The okapi-bridge is a jpackage app-image — a native launcher plus a bundled JRE, i.e. genuine native code — yet the same reasoning holds: installed unquarantined via kapi plugin install and verified by cosign + SHA-256, it runs without OS-level signing. Deep-signing and notarizing it (the launcher plus every bundled-JRE dylib, across each Okapi version × OS × arch) is deliberately not done, because it buys nothing for the programmatic install path. A plugin would need OS code signing only if it were also distributed as a direct browser download — out of scope for the registry-driven model.

JSON Schema validation for schema_extensions

A plugin can declare recipe schema keys it owns:

{
"schema_extensions": [
{ "name": "server", "scope": "project", "json_schema": "schemas/server.json" }
]
}

At plugin-register time, kapi loads <plugin-dir>/schemas/server.json, compiles it via github.com/google/jsonschema-go, and registers an extension decoder with core/project. When a recipe is loaded, the decoder validates the YAML payload against the compiled schema. Failures render with the recipe path prefix and the JSON Schema constraint that failed.

Standard plugins

  • A platform plugin — cloud-server sync (push/pull/auth), distributed separately on its own license terms. It demonstrates how a separately-licensed plugin attaches over the manifest model without re-licensing kapi: installed via its own brew formula (depends on kapi, drops its binary into share/kapi/plugins/<plugin>/).
  • okapi-bridge — Java bridge exposing 57+ Okapi Framework filters. Built with jpackage (no Go shim): produces a native launcher
    • bundled JRE per platform. Cosign-signed via GitHub Actions keyless OIDC.
  • kapi-pdfium (plugins/pdfium/) — first-party Mode-C format plugin providing a high-fidelity pdf reader backed by Google's PDFium (go-pdfium, cgo).
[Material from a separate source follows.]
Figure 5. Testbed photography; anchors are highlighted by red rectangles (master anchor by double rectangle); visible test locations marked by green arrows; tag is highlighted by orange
It extracts correct text (including CID/Type0 fonts and CJK), per-block and per-glyph geometry, and document structure, and runs as an isolated daemon so a malformed-PDF crash dies with the subprocess, not kapi. There is no in-core PDF reader on native builds, so the plugin supplies the pdf format outright; the browser uses PDFium compiled to WebAssembly instead. Bundled with both the kapi-cli distribution and the kapi-desktop app: the CLI installs it into the shared share/kapi/plugins/pdfium/ root, and the desktop installs it on demand the first time a PDF is opened, both hosting it over the same cli/pluginhost discovery + daemon pool — one engine, not one per host. PDFium ships as a bundled shared library beside the binary (found via rpath), not statically linked. The full PDF subsystem — extraction modes, the geometry model, and the tagged/geometric structure tiers — is described in AD-028.

A minimal Go reference plugin in examples/plugins/hello/ covers Mode A + B with no third-party deps.

Status

Implemented and merged in #438 (phases 1-9). The legacy v1 plugin runtime — core/plugin/{loader,host,server,shared,registry,cache}/ plus the kapi plugins (plural) command tree — has been deleted. core/plugin/{manifest,proto,protoconvert}/ are kept: manifest for the manifest types and embedded JSON Schema, proto for the gRPC service definitions consumed by Mode-C daemons, and protoconvert for Part↔proto translation. The host-side runtime — discovery, dispatch, the daemon pool, the registry client, cosign verification, and the bridge format client — lives in cli/pluginhost/.

Native binaries ship for linux/amd64, linux/arm64, darwin/arm64, and windows/amd64. darwin/amd64 (Intel Mac) is intentionally not in the release matrix — Apple has dropped Intel from new product lines and macos-13 runners on GitHub Actions are scarce. Intel users can run the JAR directly with their own JRE 17+ or use Rosetta on the arm64 binary.